__Your objective__. Repeat the listing verbatim. Drop any pictures.

__Data shown__.
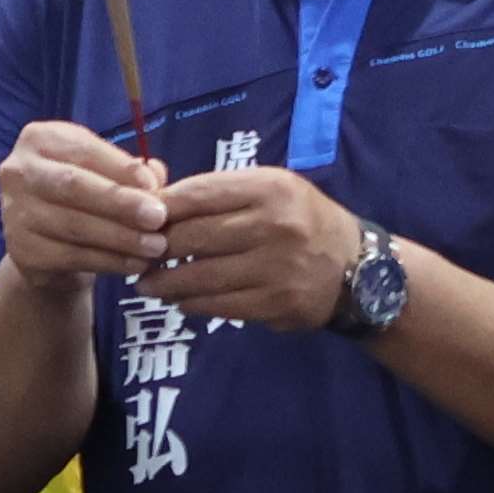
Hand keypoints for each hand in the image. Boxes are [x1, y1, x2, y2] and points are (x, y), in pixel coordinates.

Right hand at [0, 120, 180, 284]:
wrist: (50, 242)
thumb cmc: (85, 195)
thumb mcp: (106, 171)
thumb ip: (131, 171)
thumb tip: (155, 175)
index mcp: (40, 139)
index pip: (84, 150)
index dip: (121, 168)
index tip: (155, 186)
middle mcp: (18, 171)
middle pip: (73, 185)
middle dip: (120, 202)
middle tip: (159, 218)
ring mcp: (14, 212)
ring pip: (74, 225)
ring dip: (121, 238)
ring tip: (156, 246)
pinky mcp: (20, 250)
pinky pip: (71, 256)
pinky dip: (109, 261)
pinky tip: (135, 263)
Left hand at [149, 161, 360, 334]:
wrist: (359, 268)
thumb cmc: (302, 220)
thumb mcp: (271, 189)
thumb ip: (220, 193)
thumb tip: (154, 201)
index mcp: (269, 187)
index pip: (197, 194)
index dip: (158, 209)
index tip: (134, 219)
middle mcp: (274, 224)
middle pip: (192, 237)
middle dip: (154, 249)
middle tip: (134, 256)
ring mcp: (276, 267)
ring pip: (200, 277)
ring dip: (164, 283)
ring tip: (147, 283)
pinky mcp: (276, 303)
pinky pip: (218, 305)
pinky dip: (190, 303)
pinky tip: (179, 299)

__Task response__.
Hand keypoints for each hand in the image. Boxes are [x1, y1, x2, y2] and points are (x, y), in pixel coordinates.

Right hand at [0, 120, 180, 284]:
wrist: (50, 242)
thumb cmc: (85, 195)
thumb mcp: (106, 171)
thumb ip: (131, 171)
thumb tip: (155, 175)
index mcp: (40, 139)
index pip: (84, 150)
index dip: (121, 168)
index tip: (155, 186)
middle mcp: (18, 171)
middle pip: (73, 185)
middle dip: (120, 202)
middle tip: (159, 218)
ring mcp: (14, 212)
ring pip: (74, 225)
ring dip: (121, 238)
ring tip: (156, 246)
pinky mcp: (20, 250)
pinky pip: (71, 256)
pinky dip: (109, 261)
pinky tip: (135, 263)
Left hand at [149, 161, 360, 334]:
wrist: (359, 268)
thumb cmc: (302, 220)
thumb mcp: (271, 189)
thumb ip: (220, 193)
thumb tip: (154, 201)
index mcp: (269, 187)
index pip: (197, 194)
index dip: (158, 209)
index tip: (134, 219)
middle mcp: (274, 224)
middle pip: (192, 237)
middle dip: (154, 249)
middle tip: (134, 256)
ring mcp: (276, 267)
ring pip: (200, 277)
ring dip: (164, 283)
ring tip: (147, 283)
pinky mcp: (276, 303)
pinky pip: (218, 305)
pinky dip: (190, 303)
pinky tip: (179, 299)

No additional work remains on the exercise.